Gli attacchi di credential stuffing attraverso “bot” stanno aumentando, sia in termini di volume, che di gravità: le aziende subiscono in media 11 attacchi al mese, per una media di 1.041 account. Un danno che in soldoni vale 4 milioni di dollari l’anno. Questi i dati che emergono da uno studio a firma del Ponemon Insitute per Akamai.
Downtime delle applicazioni, perdita di clienti e coinvolgimento dell’infrastruttura di sicurezza le tre principali evidenze: il costo annuale medio per azienda, per le tre tipologie appena elencate vale 1,2 milioni, 1,6 milioni e 1,2 milioni di dollari, oltre ai costi diretti correlati alle frodi.

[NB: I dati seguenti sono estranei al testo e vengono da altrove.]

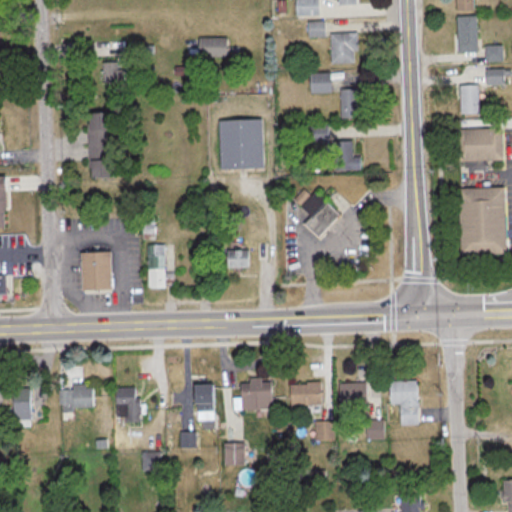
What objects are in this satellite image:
building: (344, 2)
building: (462, 5)
building: (305, 6)
building: (314, 28)
building: (465, 32)
building: (210, 45)
building: (341, 46)
building: (492, 52)
building: (493, 75)
building: (318, 80)
road: (22, 85)
building: (467, 98)
building: (348, 101)
building: (239, 142)
building: (477, 143)
building: (483, 143)
building: (98, 144)
building: (344, 155)
road: (415, 158)
road: (47, 164)
building: (2, 200)
building: (316, 213)
building: (480, 219)
building: (485, 222)
road: (347, 247)
road: (114, 248)
road: (267, 257)
building: (235, 258)
building: (156, 267)
building: (94, 270)
building: (1, 284)
road: (482, 313)
road: (438, 315)
traffic signals: (453, 315)
traffic signals: (424, 316)
road: (336, 318)
road: (124, 326)
road: (256, 342)
building: (254, 393)
building: (304, 393)
building: (75, 396)
building: (351, 396)
building: (404, 399)
building: (202, 401)
building: (18, 404)
building: (125, 404)
road: (457, 413)
building: (373, 428)
building: (323, 429)
building: (186, 438)
building: (232, 453)
building: (150, 460)
building: (506, 493)
building: (408, 502)
building: (363, 511)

Credential stuffing, che cos’è e come funziona
Il credential stuffing fa leva sulla probabilità che le persone possano utilizzare lo stesso nome utente e la stessa password per accedere a più applicazioni, siti e servizi. I cybercriminali acquisiscono i dettagli degli account rubati da una piattaforma e implementano i bot necessari per accedere a molti altri account con le stesse credenziali. Una volta trovato il modo di accedere, i criminali violeranno l’account, effettuando acquisti fraudolenti o sottraendo informazioni riservate, fino a quando il relativo proprietario non se ne accorgerà”, si legge nel report.

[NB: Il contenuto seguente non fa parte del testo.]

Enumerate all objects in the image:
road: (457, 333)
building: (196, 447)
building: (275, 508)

La maggior parte delle organizzazioni –si legge nel report – ha una superficie di attacco abbastanza complessa per quel che riguarda l’abuso di credenziali. Le aziende hanno mediamente 26,5 siti web accessibili dai loro clienti, esponendo quindi altrettanti punti di accesso per un attacco effettuato con bot. E la situazione si complica ulteriormente dalla necessità delle aziende di fornire credenziali di accesso a diversi tipi di clienti, che comprendono accessi da desktop o portatili (87%), da browser web mobili (65%), da terze parti (40%) e da app mobile (36%). Solo un terzo delle aziende afferma di avere una buona visibilità sugli attacchi di credential stuffing (35%) e sempre solo un terzo riesce a individuare e risolvere rapidamente gli attacchi contro i propri siti web (36%).
Le organizzazioni sono impegnate nell’identificazione degli impostori e la maggior parte degli intervistati concorda sul fatto che sia difficile distinguere i veri dipendenti e clienti, da intrusi malintenzionati (88%). La sfida viene inoltre complicata dalla mancanza di chiarezza in fatto di responsabilità all’interno dell’azienda, con oltre un terzo degli intervistati che afferma che nessun ruolo è responsabile dell’identificazione e della prevenzione degli attacchi di credential stuffing (37%).